### Requests
a: Set down word for word the part of the gas turbine text from "STATEMENT OF GOVERNMENT" up to and including "gas turbine exhaust.".
b: Please write the next part of the gas turbine power text, picking up after its last sentence.

### Text section

>> Start

A system and method for efficiently generating power using a gas turbine, a steam generating system (20, 22, 78) and a reformer. The gas turbine receives a reformed fuel stream (74) and an air stream and produces shaft power and exhaust. Some of the thermal energy from the turbine exhaust is received by the reformer (18). The turbine exhaust is then directed to the steam generator system that recovers thermal energy from it and also produces a steam flow from a water stream. The steam flow and a fuel stream are directed to the reformer that reforms the fuel stream and produces the reformed fuel stream used in the gas turbine.

Description

STATEMENT OF GOVERNMENT INTEREST

The U.S. Government has a paid-up license in this invention and the right in limited circumstances to require the patent owner to license others on reasonable terms as provided for by the terms of Contract No. DE-FG21-95MC32071 awarded by Department of Energy.

BACKGROUND OF THE INVENTION

1. Field of the Invention

The present invention relates to an economical method and system for generating power. More specifically, the present invention relates to a method and system for efficiently recovering thermal energy from gas turbine exhaust.

>> End

### Extracted data

>> Start

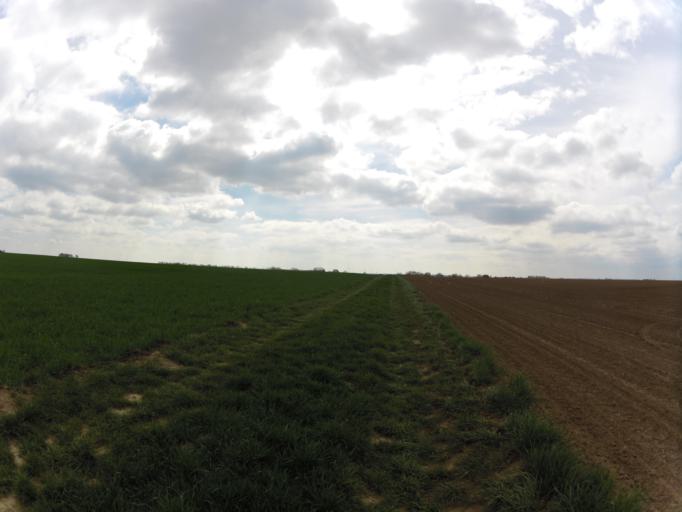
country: DE
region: Bavaria
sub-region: Regierungsbezirk Unterfranken
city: Giebelstadt
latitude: 49.6475
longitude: 9.9274
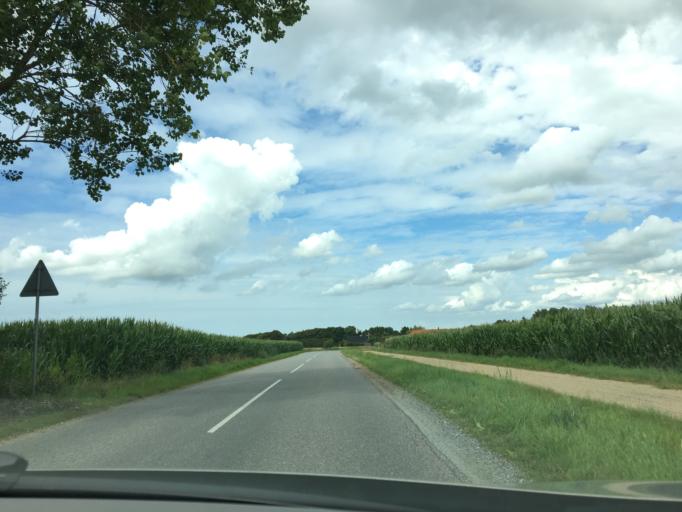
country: DK
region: South Denmark
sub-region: Varde Kommune
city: Oksbol
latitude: 55.6597
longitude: 8.2930
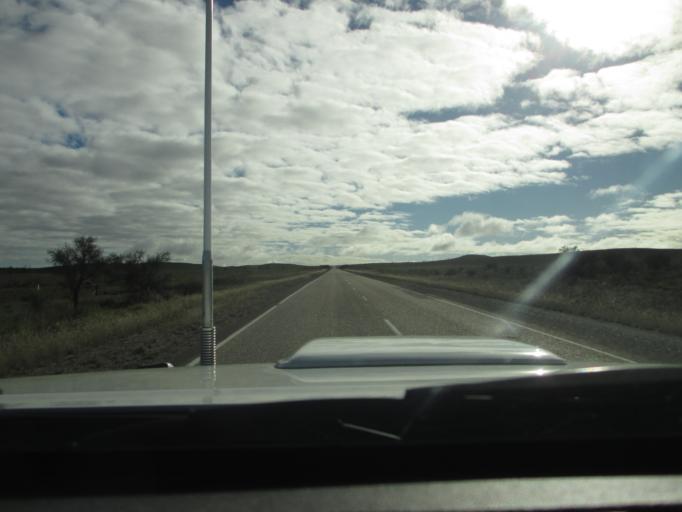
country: AU
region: South Australia
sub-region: Peterborough
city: Peterborough
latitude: -32.5785
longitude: 138.5620
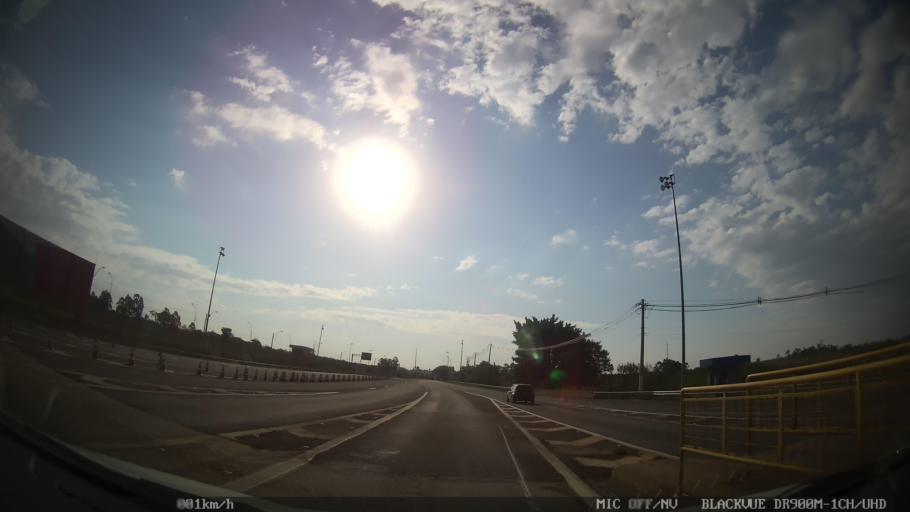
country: BR
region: Sao Paulo
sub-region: Cosmopolis
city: Cosmopolis
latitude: -22.6895
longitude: -47.1553
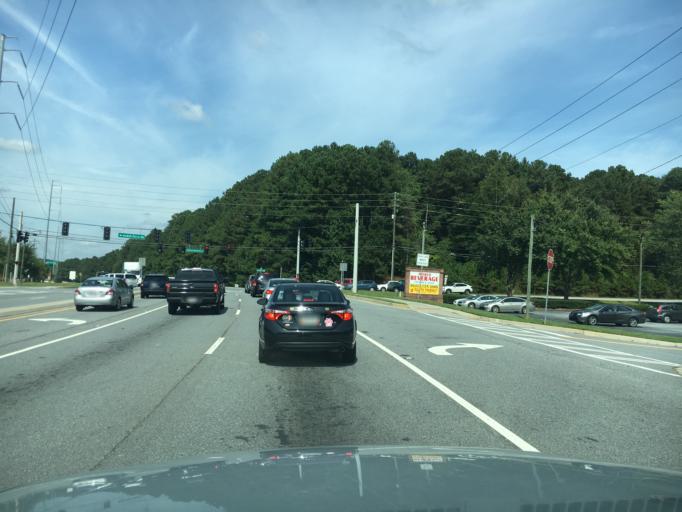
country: US
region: Georgia
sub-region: Gwinnett County
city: Duluth
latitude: 34.0016
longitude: -84.1623
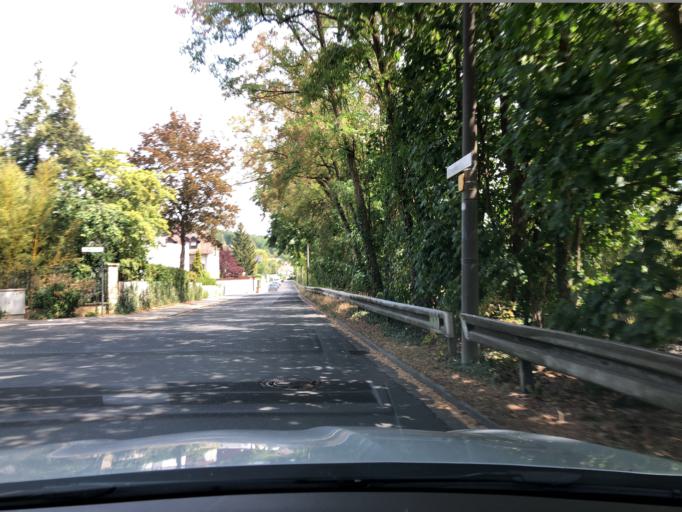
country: DE
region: Bavaria
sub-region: Regierungsbezirk Mittelfranken
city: Ruckersdorf
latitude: 49.4979
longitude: 11.2457
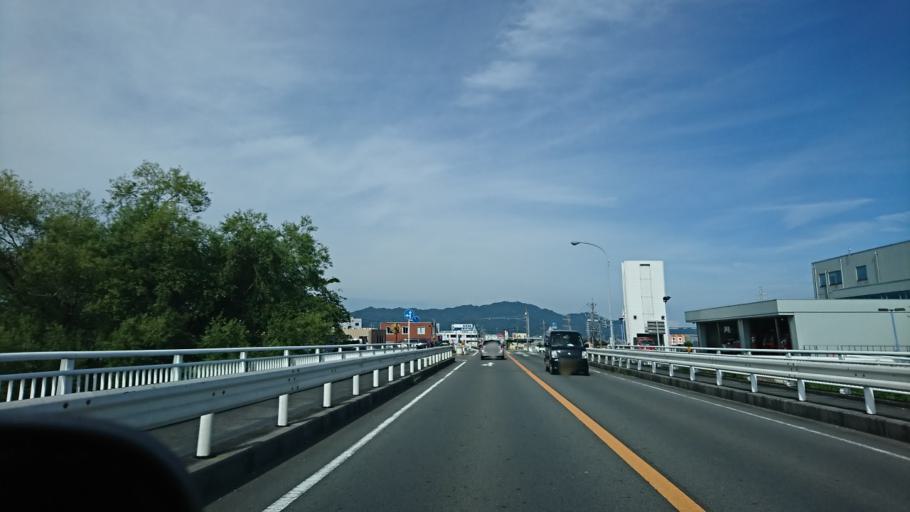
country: JP
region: Shizuoka
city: Fujieda
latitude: 34.8634
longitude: 138.2547
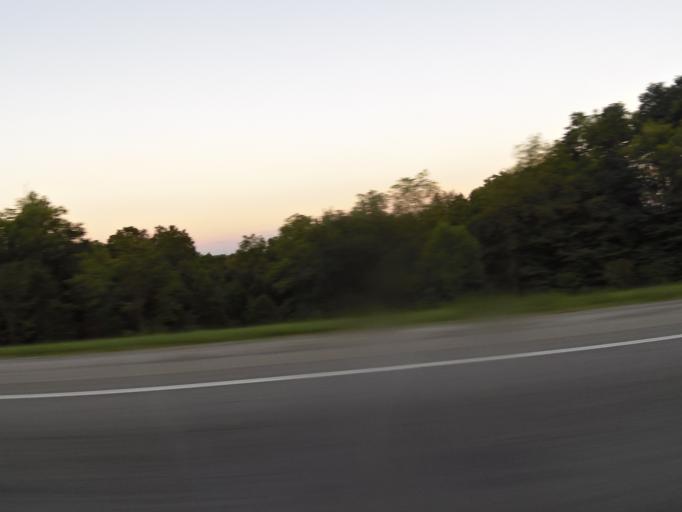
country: US
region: Kentucky
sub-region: Scott County
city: Georgetown
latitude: 38.3527
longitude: -84.5675
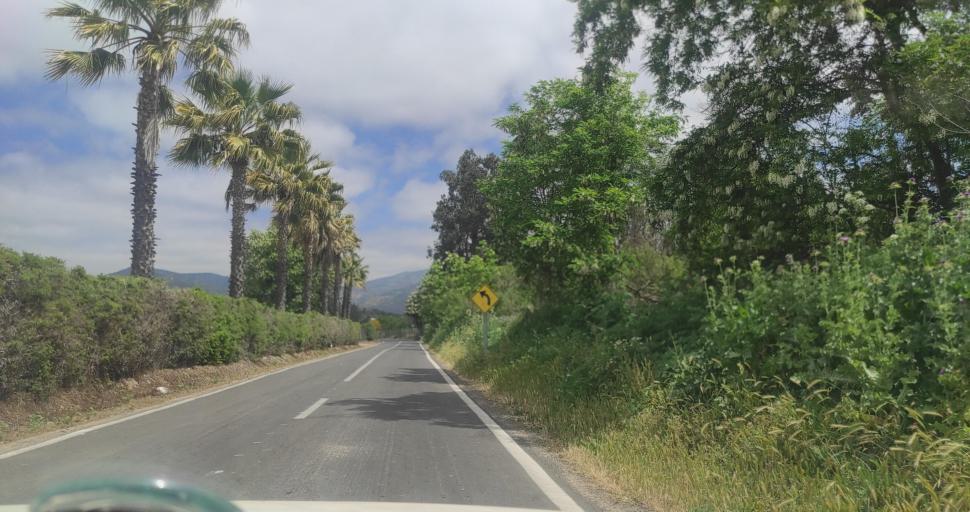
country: CL
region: Valparaiso
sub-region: Provincia de Marga Marga
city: Limache
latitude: -33.0310
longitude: -71.2308
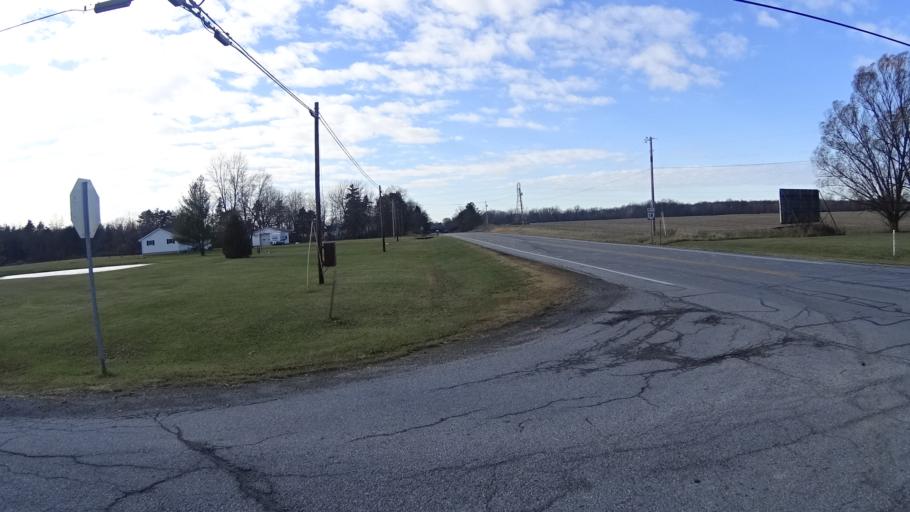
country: US
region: Ohio
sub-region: Lorain County
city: Wellington
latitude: 41.1693
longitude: -82.2688
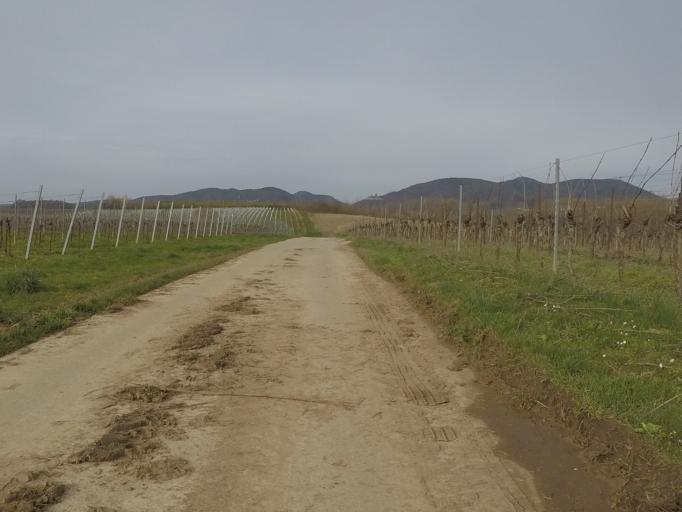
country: DE
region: Rheinland-Pfalz
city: Heuchelheim-Klingen
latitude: 49.1390
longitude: 8.0520
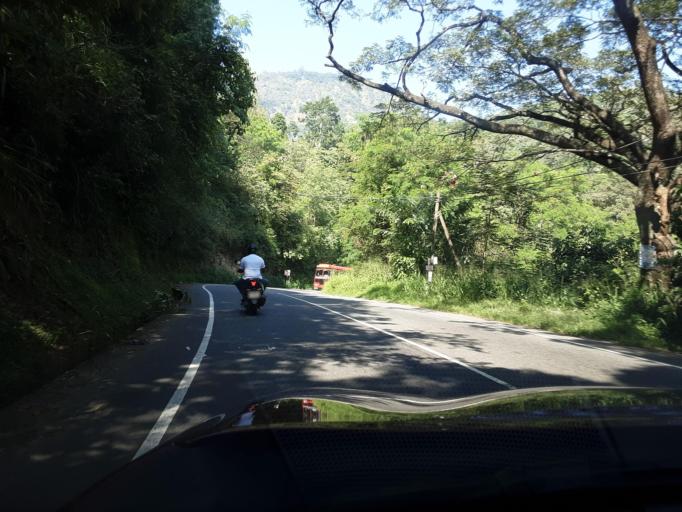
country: LK
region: Uva
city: Badulla
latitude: 7.0399
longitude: 81.0602
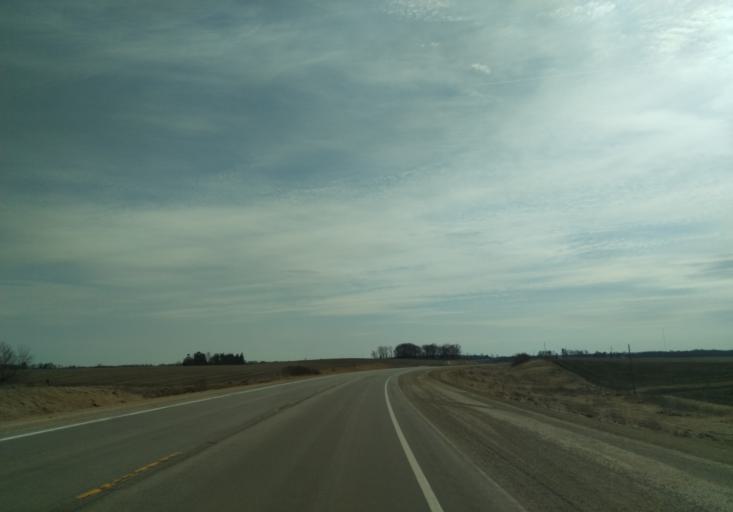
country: US
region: Iowa
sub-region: Winneshiek County
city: Decorah
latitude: 43.3647
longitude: -91.8047
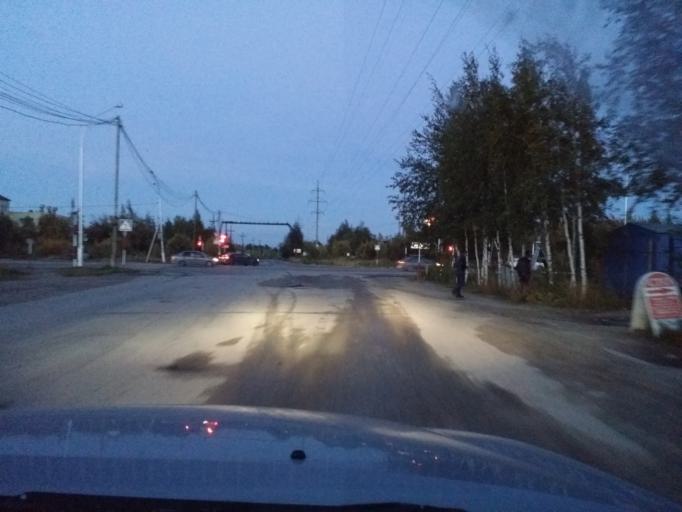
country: RU
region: Khanty-Mansiyskiy Avtonomnyy Okrug
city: Nizhnevartovsk
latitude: 60.9594
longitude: 76.5291
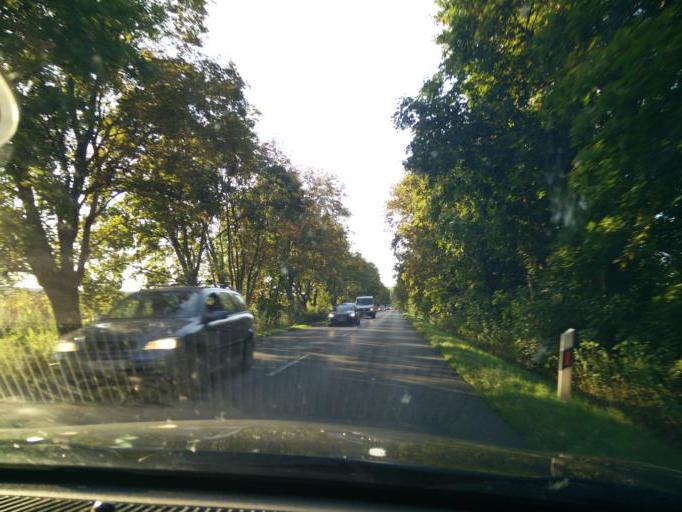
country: HU
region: Pest
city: Zsambek
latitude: 47.5318
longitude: 18.7317
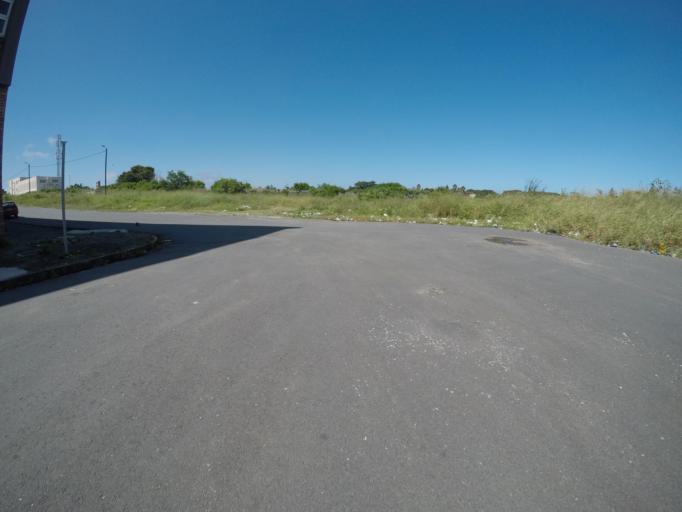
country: ZA
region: Eastern Cape
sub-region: Buffalo City Metropolitan Municipality
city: East London
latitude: -33.0221
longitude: 27.9078
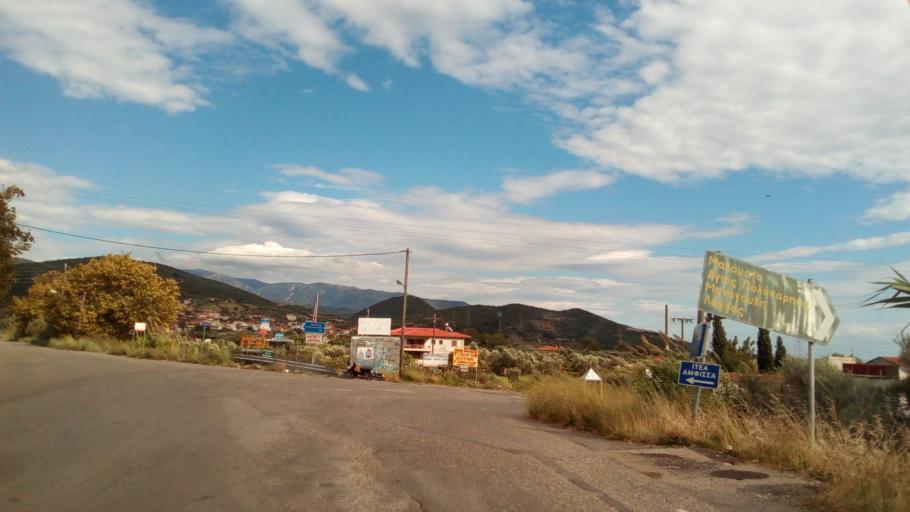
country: GR
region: West Greece
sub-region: Nomos Aitolias kai Akarnanias
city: Nafpaktos
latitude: 38.4147
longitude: 21.8821
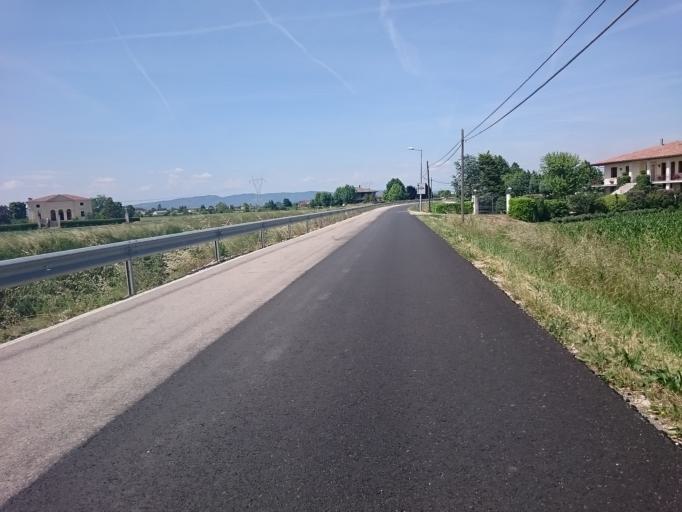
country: IT
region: Veneto
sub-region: Provincia di Padova
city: Lozzo Atestino
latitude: 45.3082
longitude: 11.6026
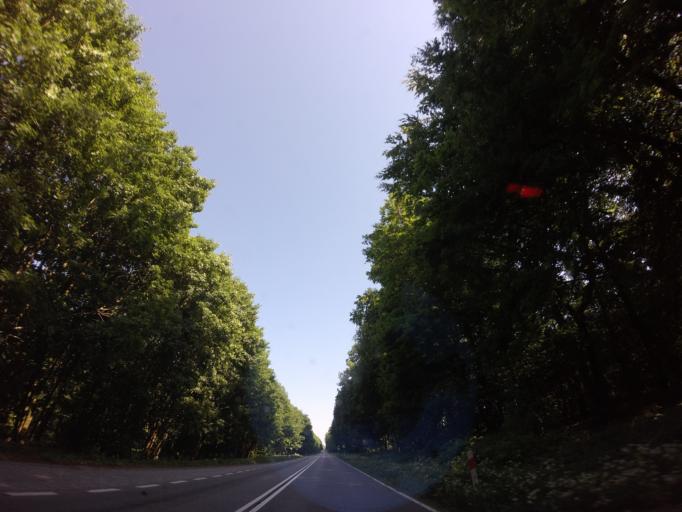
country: PL
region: West Pomeranian Voivodeship
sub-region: Powiat gryfinski
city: Stare Czarnowo
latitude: 53.3353
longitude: 14.7695
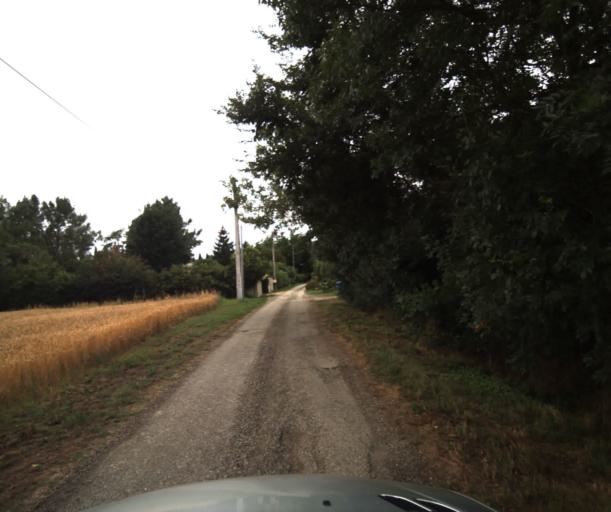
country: FR
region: Midi-Pyrenees
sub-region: Departement de la Haute-Garonne
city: Labarthe-sur-Leze
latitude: 43.4652
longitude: 1.4177
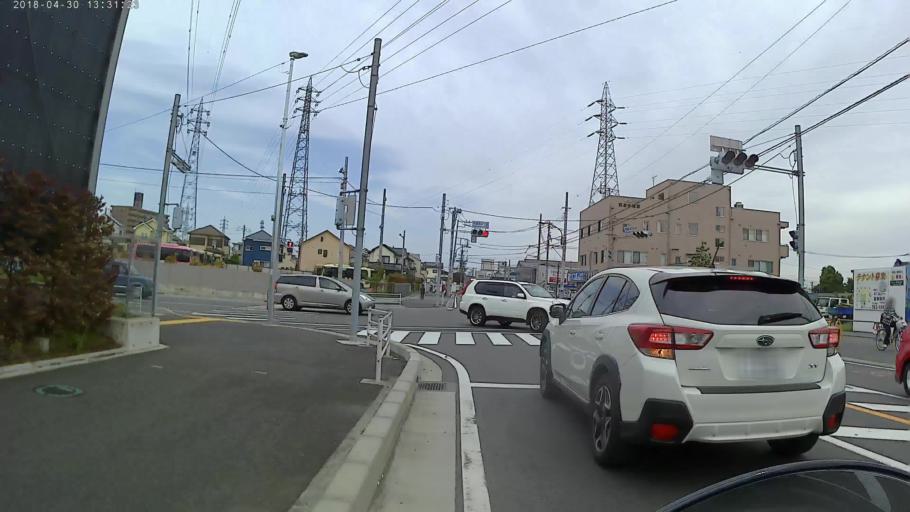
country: JP
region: Tokyo
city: Hachioji
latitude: 35.5916
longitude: 139.3273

>> End

### Responses in order
a:
STATEMENT OF GOVERNMENT INTEREST

The U.S. Government has a paid-up license in this invention and the right in limited circumstances to require the patent owner to license others on reasonable terms as provided for by the terms of Contract No. DE-FG21-95MC32071 awarded by Department of Energy.

BACKGROUND OF THE INVENTION

1. Field of the Invention

The present invention relates to an economical method and system for generating power. More specifically, the present invention relates to a method and system for efficiently recovering thermal energy from gas turbine exhaust.

b:
2. Description of the Related Art

Conventionally, the thermal energy recovery from gas turbine exhaust is accomplished by a recuperator, a regenerator, or a heat recovery steam generator. The sensible heat of the gas turbine exhaust is thus recovered into the sensible heat or latent heat of the inlet stream of the gas turbine. In this form of thermal energy recovery, the efficiency is limited by the temperature approach, or driving force, between the exhaust and the inlet streams.

It is therefore desirable to provide a method and system for thermal energy recovery that is less dependant upon the temperature difference between the exhaust and the inlet streams of a gas turbine.

SUMMARY OF THE INVENTION

The claimed invention provides a system and method for efficiently generating power using a gas turbine, a steam generating system and a reformer. The gas turbine receives a reformed fuel stream and an air stream and produces shaft power and exhaust. Some of the thermal energy from the turbine exhaust is received by the reformer. The turbine exhaust is then directed to the steam generator system that recovers thermal energy from it and also produces a steam flow from a water stream. The steam flow and a fuel stream are directed to the reformer that reforms the fuel stream and produces the reformed fuel stream used in the gas turbine.

BRIEF DESCRIPTION OF THE DRAWINGS

FIG. 1 is a flow chart of the thermal chemical recuperation system according to the claimed invention.

FIG. 2 is a flow chart of the thermal chemical recuperation system incorporated into an electricity-steam cogeneration plant.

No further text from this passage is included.